Patenschaft Airbus 310-300 "Wetzlar"

Für den Superflieger, der schon seit Januar 1990 noch namenlos im Lufthansa-Liniendienst eingesetzt war, schlug im Beisein von 250 Wetzlarern am 16.05.1990 im riesigen LH-Wartungslager die große Stunde. Auf dem Flughafen Rhein-Main erhielt der Airbus 310-300 feierlich den Namen "Wetzlar". Die Gattin des ehemaligen Oberbürgermeisters, Ursula Froneberg, fungierte als Taufpatin für das technische Wunderwerk, das zu den modernsten Maschinen der Lufthansa-Flotte zählt. Walter Froneberg unterschrieb die Taufurkunde, nachdem seine Gattin die "Wetzlar" mit Sekt besprüht hatte und der Namenszug enthüllt war.

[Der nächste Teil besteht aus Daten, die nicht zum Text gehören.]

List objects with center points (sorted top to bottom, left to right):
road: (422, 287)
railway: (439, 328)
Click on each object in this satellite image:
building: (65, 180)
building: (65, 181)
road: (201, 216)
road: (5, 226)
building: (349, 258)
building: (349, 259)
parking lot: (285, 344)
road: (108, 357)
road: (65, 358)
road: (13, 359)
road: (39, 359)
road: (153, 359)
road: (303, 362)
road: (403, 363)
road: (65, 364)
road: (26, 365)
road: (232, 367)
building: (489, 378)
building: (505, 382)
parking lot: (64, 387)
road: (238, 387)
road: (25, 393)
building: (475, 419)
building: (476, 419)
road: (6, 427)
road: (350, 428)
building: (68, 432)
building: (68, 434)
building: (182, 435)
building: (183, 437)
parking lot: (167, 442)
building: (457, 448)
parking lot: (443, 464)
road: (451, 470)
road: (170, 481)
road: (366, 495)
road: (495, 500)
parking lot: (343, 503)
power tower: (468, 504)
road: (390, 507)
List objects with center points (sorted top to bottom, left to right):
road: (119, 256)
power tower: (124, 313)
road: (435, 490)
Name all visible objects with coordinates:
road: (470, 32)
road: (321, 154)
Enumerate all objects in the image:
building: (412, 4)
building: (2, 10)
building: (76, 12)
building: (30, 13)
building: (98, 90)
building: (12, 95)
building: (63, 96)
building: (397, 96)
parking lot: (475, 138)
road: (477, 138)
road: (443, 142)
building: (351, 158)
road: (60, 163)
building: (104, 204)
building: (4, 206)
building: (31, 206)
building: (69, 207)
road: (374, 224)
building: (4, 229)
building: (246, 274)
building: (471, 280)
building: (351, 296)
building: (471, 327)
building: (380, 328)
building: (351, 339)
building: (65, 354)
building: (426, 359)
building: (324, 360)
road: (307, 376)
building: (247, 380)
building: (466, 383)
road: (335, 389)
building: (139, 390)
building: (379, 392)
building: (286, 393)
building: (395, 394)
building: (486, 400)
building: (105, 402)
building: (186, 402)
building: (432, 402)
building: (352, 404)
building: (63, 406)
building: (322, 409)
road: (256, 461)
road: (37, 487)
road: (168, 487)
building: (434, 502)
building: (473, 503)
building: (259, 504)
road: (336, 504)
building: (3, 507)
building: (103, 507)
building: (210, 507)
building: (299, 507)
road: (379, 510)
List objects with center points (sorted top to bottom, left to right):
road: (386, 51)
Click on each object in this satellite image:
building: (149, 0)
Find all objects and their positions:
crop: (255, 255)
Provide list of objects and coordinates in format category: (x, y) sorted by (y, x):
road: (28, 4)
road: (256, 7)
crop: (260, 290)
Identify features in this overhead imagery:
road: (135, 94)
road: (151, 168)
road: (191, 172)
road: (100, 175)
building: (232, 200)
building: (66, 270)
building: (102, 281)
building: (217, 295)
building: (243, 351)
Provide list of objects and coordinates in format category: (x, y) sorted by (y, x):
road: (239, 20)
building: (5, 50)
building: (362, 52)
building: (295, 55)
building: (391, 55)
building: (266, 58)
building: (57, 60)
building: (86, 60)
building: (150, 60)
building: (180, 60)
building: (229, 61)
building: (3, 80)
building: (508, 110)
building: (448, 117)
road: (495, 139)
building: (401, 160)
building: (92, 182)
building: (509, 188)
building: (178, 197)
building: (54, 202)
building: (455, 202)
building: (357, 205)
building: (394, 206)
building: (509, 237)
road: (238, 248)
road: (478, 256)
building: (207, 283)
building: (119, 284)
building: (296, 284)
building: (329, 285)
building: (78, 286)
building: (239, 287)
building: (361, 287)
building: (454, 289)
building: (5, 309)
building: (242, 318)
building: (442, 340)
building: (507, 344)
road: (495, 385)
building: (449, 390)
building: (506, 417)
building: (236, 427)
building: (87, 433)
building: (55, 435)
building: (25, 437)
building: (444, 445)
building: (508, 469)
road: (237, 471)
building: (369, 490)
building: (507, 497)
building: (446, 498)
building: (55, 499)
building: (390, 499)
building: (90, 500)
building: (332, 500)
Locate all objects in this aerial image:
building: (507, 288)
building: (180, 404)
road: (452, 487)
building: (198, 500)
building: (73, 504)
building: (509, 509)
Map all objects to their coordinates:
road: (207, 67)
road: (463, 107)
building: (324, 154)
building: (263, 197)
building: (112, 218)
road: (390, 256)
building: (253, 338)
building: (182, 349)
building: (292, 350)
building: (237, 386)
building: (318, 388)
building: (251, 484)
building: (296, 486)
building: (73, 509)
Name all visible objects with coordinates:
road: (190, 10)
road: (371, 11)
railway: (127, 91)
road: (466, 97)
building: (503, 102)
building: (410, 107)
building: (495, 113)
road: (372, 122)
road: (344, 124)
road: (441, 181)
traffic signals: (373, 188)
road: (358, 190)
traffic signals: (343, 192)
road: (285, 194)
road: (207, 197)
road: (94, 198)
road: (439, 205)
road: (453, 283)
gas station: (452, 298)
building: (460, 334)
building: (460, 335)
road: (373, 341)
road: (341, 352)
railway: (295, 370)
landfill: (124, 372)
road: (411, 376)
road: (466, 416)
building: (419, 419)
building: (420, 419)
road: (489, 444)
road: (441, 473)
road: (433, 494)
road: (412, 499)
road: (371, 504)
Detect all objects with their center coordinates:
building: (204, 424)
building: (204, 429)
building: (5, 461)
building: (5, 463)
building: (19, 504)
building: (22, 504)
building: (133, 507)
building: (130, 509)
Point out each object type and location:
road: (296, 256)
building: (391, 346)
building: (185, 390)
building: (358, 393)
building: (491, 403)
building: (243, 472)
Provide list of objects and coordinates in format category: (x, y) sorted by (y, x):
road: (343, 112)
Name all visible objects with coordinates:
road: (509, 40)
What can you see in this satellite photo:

Wie hatte schon Goethe 1783 in einem Brief an Lavater gesagt: "Ergötzen dich nicht auch die Luftfahrer? Ich mag den Menschen gar zu gerne so etwas gönnen. Beiden, dem Erfinder und Zuschauer." Mit diesem Zitat hatte der Wetzlarer Oberbürgermeister anläßlich der Taufe den Zusammenhang zwischen Wetzlar und der Fliegerei herzustellen versucht. Dem ist nichts hinzuzufügen - bis auf den Wunsch, dass die "Wetzlar" immer wieder heil aus den Wolken auf den Boden der Tatsachen zurückfinden. Dieser Vogel kann sich sehen lassen: Platz für 222 Passagiere, zehnköpfige Besatzung, 46,67 m Länge, 75 Tonnen Leergewicht, Kraftstoffverbrauch 61.000 Liter pro Stunde, 860 km/h Reisegeschwindigkeit, Reichweite 2.900 km, Preis ca. 65 Millionen Euro.